Where in the records does the word "lines" appear? Copy each line that holds it.
━━ Available data ━━
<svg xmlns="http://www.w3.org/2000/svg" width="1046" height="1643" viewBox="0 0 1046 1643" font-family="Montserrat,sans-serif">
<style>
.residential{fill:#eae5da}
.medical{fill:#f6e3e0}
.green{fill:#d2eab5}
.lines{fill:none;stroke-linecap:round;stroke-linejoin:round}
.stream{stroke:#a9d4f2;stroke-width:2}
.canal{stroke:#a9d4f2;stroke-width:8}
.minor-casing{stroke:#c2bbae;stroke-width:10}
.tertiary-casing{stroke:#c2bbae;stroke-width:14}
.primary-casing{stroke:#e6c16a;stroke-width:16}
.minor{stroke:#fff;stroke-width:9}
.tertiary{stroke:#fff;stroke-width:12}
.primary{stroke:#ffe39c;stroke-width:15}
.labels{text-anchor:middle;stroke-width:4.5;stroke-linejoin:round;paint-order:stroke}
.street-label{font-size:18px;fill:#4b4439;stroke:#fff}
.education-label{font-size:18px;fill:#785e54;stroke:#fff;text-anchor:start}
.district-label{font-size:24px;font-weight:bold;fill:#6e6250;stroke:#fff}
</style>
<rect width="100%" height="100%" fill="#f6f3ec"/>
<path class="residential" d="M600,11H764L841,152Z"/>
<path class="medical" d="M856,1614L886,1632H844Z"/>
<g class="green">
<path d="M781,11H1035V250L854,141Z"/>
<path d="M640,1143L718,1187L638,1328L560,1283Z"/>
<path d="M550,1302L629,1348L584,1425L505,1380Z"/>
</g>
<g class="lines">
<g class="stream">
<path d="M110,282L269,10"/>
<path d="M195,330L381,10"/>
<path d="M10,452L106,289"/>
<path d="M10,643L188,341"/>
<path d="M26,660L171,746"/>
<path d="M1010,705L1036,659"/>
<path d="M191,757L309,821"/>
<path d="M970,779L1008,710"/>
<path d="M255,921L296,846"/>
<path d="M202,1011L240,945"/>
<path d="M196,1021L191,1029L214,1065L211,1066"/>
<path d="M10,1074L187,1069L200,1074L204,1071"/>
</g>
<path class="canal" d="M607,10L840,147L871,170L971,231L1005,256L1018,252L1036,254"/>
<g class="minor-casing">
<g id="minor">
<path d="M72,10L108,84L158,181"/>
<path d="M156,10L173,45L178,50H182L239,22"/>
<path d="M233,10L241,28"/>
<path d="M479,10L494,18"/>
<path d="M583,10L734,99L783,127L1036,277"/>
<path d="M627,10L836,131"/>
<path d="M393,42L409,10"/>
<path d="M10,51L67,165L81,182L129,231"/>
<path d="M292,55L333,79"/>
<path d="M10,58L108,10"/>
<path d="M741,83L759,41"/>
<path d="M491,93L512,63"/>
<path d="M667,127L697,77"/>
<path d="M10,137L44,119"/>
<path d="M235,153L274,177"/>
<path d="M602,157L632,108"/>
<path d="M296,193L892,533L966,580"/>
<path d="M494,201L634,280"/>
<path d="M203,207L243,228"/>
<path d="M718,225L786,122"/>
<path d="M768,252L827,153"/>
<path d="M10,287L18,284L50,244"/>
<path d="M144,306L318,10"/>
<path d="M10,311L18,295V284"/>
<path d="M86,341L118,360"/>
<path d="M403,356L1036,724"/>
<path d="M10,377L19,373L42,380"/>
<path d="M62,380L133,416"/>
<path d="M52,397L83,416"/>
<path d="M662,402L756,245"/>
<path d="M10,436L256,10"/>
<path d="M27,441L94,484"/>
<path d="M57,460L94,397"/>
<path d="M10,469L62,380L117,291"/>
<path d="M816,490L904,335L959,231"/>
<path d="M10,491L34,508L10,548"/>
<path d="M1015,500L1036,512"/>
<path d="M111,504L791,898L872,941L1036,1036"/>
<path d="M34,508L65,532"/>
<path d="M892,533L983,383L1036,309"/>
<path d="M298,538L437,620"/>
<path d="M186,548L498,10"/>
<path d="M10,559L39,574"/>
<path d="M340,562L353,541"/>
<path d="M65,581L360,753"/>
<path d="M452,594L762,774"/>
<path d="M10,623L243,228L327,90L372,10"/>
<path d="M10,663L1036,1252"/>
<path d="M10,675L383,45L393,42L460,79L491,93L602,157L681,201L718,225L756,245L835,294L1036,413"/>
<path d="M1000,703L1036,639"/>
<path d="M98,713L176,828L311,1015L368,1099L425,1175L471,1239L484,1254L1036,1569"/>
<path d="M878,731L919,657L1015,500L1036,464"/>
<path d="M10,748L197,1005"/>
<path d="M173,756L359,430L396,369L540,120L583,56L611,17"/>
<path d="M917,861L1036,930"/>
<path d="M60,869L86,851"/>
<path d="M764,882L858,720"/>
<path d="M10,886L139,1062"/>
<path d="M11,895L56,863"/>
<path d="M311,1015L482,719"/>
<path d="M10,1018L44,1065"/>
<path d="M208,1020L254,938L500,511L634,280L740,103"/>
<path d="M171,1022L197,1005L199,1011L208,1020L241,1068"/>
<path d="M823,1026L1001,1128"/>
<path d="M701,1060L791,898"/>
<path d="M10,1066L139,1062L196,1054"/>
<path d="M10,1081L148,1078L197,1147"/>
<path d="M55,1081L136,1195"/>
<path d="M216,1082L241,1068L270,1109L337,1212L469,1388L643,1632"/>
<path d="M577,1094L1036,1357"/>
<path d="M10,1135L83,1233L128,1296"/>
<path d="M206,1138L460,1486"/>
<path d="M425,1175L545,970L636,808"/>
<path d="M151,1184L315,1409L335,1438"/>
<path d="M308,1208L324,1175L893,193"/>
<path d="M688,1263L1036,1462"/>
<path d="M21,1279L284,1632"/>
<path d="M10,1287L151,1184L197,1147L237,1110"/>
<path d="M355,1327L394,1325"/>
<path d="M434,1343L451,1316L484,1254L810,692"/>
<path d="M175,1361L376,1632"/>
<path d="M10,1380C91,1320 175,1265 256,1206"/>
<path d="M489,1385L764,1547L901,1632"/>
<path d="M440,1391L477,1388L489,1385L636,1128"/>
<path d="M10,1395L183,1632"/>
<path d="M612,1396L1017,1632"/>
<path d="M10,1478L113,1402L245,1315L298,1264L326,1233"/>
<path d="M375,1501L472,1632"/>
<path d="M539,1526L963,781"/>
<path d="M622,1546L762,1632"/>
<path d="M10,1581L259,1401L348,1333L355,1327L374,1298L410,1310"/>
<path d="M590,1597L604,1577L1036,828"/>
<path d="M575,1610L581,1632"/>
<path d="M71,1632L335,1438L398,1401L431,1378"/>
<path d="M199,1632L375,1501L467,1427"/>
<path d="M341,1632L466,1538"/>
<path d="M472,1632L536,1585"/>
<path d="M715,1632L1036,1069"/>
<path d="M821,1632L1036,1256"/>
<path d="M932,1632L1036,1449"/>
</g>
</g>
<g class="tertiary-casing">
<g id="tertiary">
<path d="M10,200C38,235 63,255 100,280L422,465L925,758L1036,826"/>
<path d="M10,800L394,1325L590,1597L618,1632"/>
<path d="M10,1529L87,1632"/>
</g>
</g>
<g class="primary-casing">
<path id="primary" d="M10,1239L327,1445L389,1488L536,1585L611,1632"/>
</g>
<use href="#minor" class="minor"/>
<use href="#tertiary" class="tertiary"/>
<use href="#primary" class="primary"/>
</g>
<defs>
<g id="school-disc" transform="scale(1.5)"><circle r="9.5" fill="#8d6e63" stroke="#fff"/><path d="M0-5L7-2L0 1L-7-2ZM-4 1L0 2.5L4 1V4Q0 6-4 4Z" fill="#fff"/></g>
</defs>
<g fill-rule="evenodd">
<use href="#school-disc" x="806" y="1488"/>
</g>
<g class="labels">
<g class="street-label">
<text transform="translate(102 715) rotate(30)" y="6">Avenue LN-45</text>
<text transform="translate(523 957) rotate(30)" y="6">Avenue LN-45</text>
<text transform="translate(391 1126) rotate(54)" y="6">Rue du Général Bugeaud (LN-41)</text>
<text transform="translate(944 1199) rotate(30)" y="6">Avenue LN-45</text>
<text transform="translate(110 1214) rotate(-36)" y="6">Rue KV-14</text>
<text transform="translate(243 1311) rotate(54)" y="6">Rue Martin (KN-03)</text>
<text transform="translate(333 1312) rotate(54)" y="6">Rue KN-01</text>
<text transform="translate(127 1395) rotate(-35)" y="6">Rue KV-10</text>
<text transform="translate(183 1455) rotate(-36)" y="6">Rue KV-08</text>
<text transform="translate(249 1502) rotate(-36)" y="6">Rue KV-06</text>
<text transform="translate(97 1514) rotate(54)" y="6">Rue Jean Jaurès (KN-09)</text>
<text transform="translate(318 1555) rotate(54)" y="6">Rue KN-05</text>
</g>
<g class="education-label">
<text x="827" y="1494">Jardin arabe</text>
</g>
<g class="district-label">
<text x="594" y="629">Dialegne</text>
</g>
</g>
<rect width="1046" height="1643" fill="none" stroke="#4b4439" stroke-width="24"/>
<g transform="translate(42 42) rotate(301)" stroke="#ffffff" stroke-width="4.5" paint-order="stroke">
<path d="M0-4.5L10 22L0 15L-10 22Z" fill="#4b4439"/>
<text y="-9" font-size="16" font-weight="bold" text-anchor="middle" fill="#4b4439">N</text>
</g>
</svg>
━━━
» **Answer space**
.lines{fill:none;stroke-linecap:round;stroke-linejoin:round}
<g class="lines">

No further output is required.